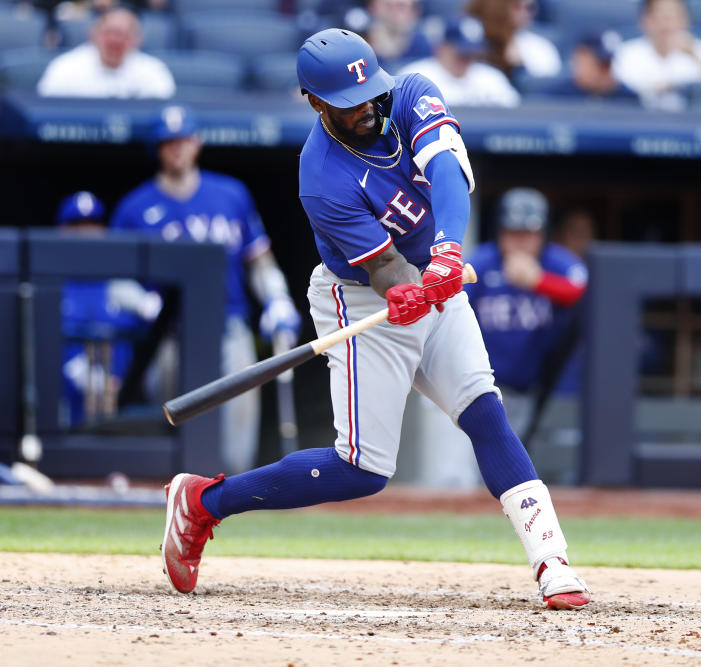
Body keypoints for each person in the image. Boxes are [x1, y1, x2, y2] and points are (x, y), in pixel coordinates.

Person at [159, 28, 590, 611]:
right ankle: (204, 503)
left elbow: (449, 176)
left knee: (485, 413)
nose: (366, 110)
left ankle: (551, 561)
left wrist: (446, 254)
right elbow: (385, 268)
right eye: (347, 103)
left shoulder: (411, 92)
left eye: (369, 94)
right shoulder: (321, 176)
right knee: (362, 470)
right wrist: (408, 290)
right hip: (361, 299)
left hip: (436, 272)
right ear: (314, 102)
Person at [111, 104, 301, 474]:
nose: (177, 149)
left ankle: (233, 506)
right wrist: (142, 303)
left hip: (228, 325)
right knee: (176, 431)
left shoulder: (230, 194)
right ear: (158, 149)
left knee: (236, 435)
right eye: (168, 143)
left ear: (197, 143)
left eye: (183, 140)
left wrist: (277, 298)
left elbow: (258, 261)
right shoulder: (136, 206)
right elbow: (116, 281)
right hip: (168, 335)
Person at [463, 188, 588, 438]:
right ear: (500, 233)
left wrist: (538, 281)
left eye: (529, 233)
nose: (521, 241)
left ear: (543, 234)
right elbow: (453, 298)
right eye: (513, 233)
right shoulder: (483, 261)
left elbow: (582, 289)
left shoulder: (555, 262)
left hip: (539, 388)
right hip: (482, 386)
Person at [56, 191, 162, 427]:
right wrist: (85, 376)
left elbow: (157, 326)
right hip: (64, 409)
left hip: (124, 406)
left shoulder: (120, 285)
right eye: (76, 226)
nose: (85, 234)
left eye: (92, 225)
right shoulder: (51, 286)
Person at [36, 5, 175, 99]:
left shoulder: (153, 71)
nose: (115, 40)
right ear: (93, 35)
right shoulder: (65, 68)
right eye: (108, 32)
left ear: (137, 40)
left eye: (123, 34)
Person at [611, 0, 701, 112]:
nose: (668, 25)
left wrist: (694, 56)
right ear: (645, 20)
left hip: (691, 123)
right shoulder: (628, 53)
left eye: (674, 17)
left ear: (686, 20)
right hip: (640, 121)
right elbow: (624, 92)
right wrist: (670, 86)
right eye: (661, 17)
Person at [400, 16, 520, 108]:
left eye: (472, 53)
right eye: (462, 53)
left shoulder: (491, 78)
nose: (467, 58)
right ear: (441, 47)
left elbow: (514, 114)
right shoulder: (415, 78)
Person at [465, 0, 562, 80]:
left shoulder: (540, 47)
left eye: (529, 8)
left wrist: (518, 68)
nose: (524, 13)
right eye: (516, 6)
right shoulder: (469, 36)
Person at [532, 31, 636, 102]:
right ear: (580, 58)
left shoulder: (628, 98)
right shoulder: (554, 98)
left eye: (609, 64)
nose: (606, 71)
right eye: (601, 64)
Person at [345, 0, 433, 72]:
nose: (396, 13)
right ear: (374, 7)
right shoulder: (362, 43)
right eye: (389, 7)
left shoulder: (421, 44)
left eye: (401, 7)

Problem requirements:
Repeat the material above verbatim, with no pictures in the output.

Solution:
Body keypoints for each person in the image. Boxes are [x1, y1, x2, y2] and points are (x, y), in pixel coordinates.

Person at [159, 28, 590, 611]:
right ankle: (204, 503)
left elbow: (449, 176)
left knee: (485, 413)
nose: (366, 110)
left ankle: (551, 561)
left wrist: (446, 254)
right elbow: (385, 268)
right eye: (347, 103)
left shoulder: (411, 92)
left eye: (369, 94)
right shoulder: (321, 176)
right knee: (362, 470)
right wrist: (408, 290)
right hip: (361, 299)
left hip: (436, 272)
right ear: (314, 102)
Person at [111, 104, 301, 474]:
nose: (177, 149)
left ankle: (233, 506)
right wrist: (142, 303)
left hip: (228, 325)
right knee: (176, 431)
left shoulder: (230, 194)
right ear: (158, 149)
left knee: (236, 435)
right eye: (168, 143)
left ear: (197, 143)
left eye: (183, 140)
left wrist: (277, 298)
left elbow: (258, 261)
right shoulder: (136, 206)
right elbow: (116, 281)
right hip: (168, 335)
Person at [463, 188, 588, 438]:
right ear: (500, 233)
left wrist: (538, 281)
left eye: (529, 233)
nose: (521, 241)
left ear: (543, 234)
right elbow: (453, 298)
right eye: (513, 233)
right shoulder: (483, 261)
left elbow: (582, 289)
left shoulder: (555, 262)
left hip: (539, 388)
right hip: (482, 386)
Person at [56, 191, 162, 427]:
right wrist: (85, 376)
left elbow: (157, 326)
right hip: (64, 409)
left hip: (124, 406)
left shoulder: (120, 285)
right eye: (76, 226)
nose: (85, 234)
left eye: (92, 225)
right shoulder: (51, 286)
Person at [36, 5, 175, 99]:
left shoulder: (153, 71)
nose: (115, 40)
right ear: (93, 35)
right shoulder: (65, 68)
right eye: (108, 32)
left ear: (137, 40)
left eye: (123, 34)
Person at [611, 0, 701, 112]:
nose: (668, 25)
left wrist: (694, 56)
right ear: (645, 20)
left hip: (691, 123)
right shoulder: (628, 53)
left eye: (674, 17)
left ear: (686, 20)
right hip: (640, 121)
right elbow: (624, 92)
right wrist: (670, 86)
right eye: (661, 17)
Person at [400, 16, 520, 108]:
left eye: (472, 53)
right eye: (462, 53)
left shoulder: (491, 78)
nose: (467, 58)
right ear: (441, 47)
left elbow: (514, 114)
right shoulder: (415, 78)
Person at [465, 0, 562, 80]:
left shoulder: (540, 47)
left eye: (529, 8)
left wrist: (518, 68)
nose: (524, 13)
right eye: (516, 6)
right shoulder: (469, 36)
Person at [532, 31, 636, 102]:
right ear: (580, 58)
left shoulder: (628, 98)
right shoulder: (554, 98)
left eye: (609, 64)
nose: (606, 71)
right eye: (601, 64)
Person at [345, 0, 433, 72]:
nose: (396, 13)
right ear: (374, 7)
right shoulder: (362, 43)
right eye: (389, 7)
left shoulder: (421, 44)
left eye: (401, 7)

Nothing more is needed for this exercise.